While the UN typically delivers food to unstable areas, Jordan allows for a little more flexibility. “Jordan is a stable economy and has existing markets that we can tap into rather than rely on old-fashioned methods such as air-dropping food to vulnerable areas,” Simms says. Instead of handing out food packets, the WFP, with help from UNHCR, distributes vouchers to refugees, so they can shop for supplies they will use. “This gives them a little more freedom and agency over what they get. We’re not just saying here are some beans and some cooking oil,” Simms says.

However, the food vouchers incur steep bank administrative fees. The idea for Building Blocks came out of the Innovation Accelerator when Houman Haddad, head of emerging technologies at WFP, suggested using blockchain, to decrease the administrative costs associated with cash-based transfers for food aid. After Haddad presented this idea, he and his team went through a one-week bootcamp that laid out a test-drive scenario for the program. The training ground: the Sindh province of Pakistan with 100 beneficiaries. Once Building Blocks outgrew its training wheels in Pakistan, it launched in Jordan in 2017.

As it happens, UNHCR had already instituted the biometric system as a way of tracking refugees and giving them a digital identity, so Building Blocks decided to piggyback on that system, effectively creating a digital wallet for each qualified refugee.

“Now when Bassam or any other refugee buys groceries, that transaction is deducted without any need for third-party or transaction fees,” Simms says, adding that the program has delivered a 98 percent reduction in financial transaction fees.

“In fact it’s more secure than a traditional cash-based transfer where you would have to involve a financial entity who will then have access [to that information].”—Jonathan Simms, United Nations World Food Programme

In addition to lowering administrative costs, the blockchain solution’s ability to remove financial institutions from the food aid process offered another benefit: data protection. Given that the UN refugee programs run on biometric data, a solution that could only be used by stakeholders under the UN umbrella, was also very appealing. “In fact it’s more secure than a traditional cash-based transfer where you would have to involve a financial entity who will then have access [to that information],” Simms says.

The Road Ahead

Building Blocks does its part to stimulate the local economy and shop owners have been happy to participate. “It hasn’t been difficult to get buy-in because essentially WFP is bringing them a large cohort of customers,” Simms says.

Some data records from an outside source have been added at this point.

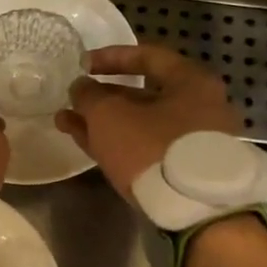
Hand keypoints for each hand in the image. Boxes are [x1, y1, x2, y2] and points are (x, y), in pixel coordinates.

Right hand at [56, 44, 239, 199]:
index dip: (111, 57)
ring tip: (66, 122)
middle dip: (102, 96)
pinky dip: (117, 142)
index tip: (82, 65)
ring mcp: (193, 141)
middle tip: (73, 98)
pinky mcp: (184, 170)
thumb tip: (81, 88)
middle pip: (144, 94)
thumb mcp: (110, 115)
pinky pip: (146, 146)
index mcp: (191, 82)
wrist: (197, 211)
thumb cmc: (154, 147)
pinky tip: (86, 142)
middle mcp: (200, 107)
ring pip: (141, 123)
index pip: (148, 56)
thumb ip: (89, 96)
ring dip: (103, 121)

The immediate goal for Building Blocks is to reach Syrian refugees outside the two refugee camps in Jordan. The WFP is also exploring how it might apply to other refugee situations like the Rohingya Muslims fleeing Myanmar.

The Innovation Accelerator and WFP are also exploring a new use of blockchain: to tighten efficiencies in food supply chain costs in the Horn of Africa. To address the growing humanitarian crisis in Yemen, for example, the WFP is looking to move aid from its big logistics hub in Djibouti on to Ethiopia and then across the Red Sea to Yemen. Because of the number of players involved, each with their own ways of doing business, such a long trek has met with many inefficiencies. WFP hopes that the Blocks for Transport blockchain program, which they are pilot-testing, might help. “It takes anywhere from 15-20 days for supplies to reach the port of Djibouti from Ethiopia,” Simms says, “the team estimates that with blockchain this could be reduced to three to five days,” which means faster food aid for desperate refugees.

With blockchain, food supplies could be delivered faster (15-20 days reduced to three to five days) for desperate refugees.

The Building Blocks’ team’s ultimate goal is to have the different humanitarian arms of the UN using blockchain: “The exciting aspect of this technology is its many uses. We’re hoping that all of the UN can come together under one block chain umbrella. We’re talking about ways we can share information that stays within the UN humanitarian system and ways to make things more efficient and more secure,” Simms says. “Building Blocks has already proven that we can achieve those sorts of efficiencies with blockchain. We’re now leaning toward that big-picture vision.”